#### Exercise objective
Find the word "this" in the data below and copy each line that holds it.

= = = = =

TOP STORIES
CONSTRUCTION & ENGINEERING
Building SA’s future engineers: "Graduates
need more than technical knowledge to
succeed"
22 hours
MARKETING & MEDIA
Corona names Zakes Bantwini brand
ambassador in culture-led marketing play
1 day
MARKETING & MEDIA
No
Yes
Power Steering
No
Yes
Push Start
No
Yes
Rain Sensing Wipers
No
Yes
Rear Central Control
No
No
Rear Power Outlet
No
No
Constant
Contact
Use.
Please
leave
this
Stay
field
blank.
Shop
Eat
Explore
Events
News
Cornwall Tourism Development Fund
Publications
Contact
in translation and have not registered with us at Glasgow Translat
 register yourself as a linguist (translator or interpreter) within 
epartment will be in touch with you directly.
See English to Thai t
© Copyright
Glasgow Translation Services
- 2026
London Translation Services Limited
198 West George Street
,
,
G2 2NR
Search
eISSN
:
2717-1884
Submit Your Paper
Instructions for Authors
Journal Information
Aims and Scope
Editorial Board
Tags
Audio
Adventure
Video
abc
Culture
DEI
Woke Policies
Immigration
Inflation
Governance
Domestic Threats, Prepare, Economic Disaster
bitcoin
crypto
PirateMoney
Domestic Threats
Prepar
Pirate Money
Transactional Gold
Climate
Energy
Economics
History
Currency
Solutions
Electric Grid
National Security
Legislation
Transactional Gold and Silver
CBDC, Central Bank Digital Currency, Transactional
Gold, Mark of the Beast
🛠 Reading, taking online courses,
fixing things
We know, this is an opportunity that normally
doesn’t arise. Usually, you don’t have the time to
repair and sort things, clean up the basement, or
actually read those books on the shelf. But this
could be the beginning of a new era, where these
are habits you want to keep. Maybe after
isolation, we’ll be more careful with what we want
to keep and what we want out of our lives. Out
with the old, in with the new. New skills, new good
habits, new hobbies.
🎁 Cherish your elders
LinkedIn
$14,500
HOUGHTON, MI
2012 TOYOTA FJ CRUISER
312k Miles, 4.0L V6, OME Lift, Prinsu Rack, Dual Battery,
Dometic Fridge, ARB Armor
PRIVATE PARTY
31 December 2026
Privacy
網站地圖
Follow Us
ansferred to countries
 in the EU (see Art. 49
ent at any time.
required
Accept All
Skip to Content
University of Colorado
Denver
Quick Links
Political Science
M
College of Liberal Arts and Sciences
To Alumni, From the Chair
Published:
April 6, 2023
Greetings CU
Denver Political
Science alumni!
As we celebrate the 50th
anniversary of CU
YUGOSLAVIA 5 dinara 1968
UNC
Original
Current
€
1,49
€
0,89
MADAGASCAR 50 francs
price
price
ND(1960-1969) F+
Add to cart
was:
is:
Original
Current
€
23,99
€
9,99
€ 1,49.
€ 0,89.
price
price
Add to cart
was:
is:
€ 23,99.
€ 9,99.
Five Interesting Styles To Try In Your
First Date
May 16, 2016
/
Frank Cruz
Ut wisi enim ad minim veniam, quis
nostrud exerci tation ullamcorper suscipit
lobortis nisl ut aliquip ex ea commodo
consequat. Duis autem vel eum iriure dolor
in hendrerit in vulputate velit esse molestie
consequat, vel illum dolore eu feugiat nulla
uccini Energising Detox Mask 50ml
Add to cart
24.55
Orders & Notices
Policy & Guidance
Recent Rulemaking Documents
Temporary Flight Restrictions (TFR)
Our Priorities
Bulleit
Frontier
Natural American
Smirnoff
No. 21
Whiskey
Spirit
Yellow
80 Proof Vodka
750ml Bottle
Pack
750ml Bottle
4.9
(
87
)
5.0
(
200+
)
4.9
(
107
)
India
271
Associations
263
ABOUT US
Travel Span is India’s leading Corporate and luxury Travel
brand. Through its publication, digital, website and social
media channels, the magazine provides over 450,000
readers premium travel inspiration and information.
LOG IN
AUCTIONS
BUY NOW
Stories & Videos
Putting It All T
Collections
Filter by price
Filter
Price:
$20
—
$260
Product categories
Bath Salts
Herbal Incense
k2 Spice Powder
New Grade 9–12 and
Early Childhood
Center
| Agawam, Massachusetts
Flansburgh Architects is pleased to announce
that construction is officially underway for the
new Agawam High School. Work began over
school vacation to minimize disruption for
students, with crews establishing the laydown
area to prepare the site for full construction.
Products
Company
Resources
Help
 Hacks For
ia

= = = = =

#### Response to the task
this
We know, this is an opportunity that normally
actually read those books on the shelf. But this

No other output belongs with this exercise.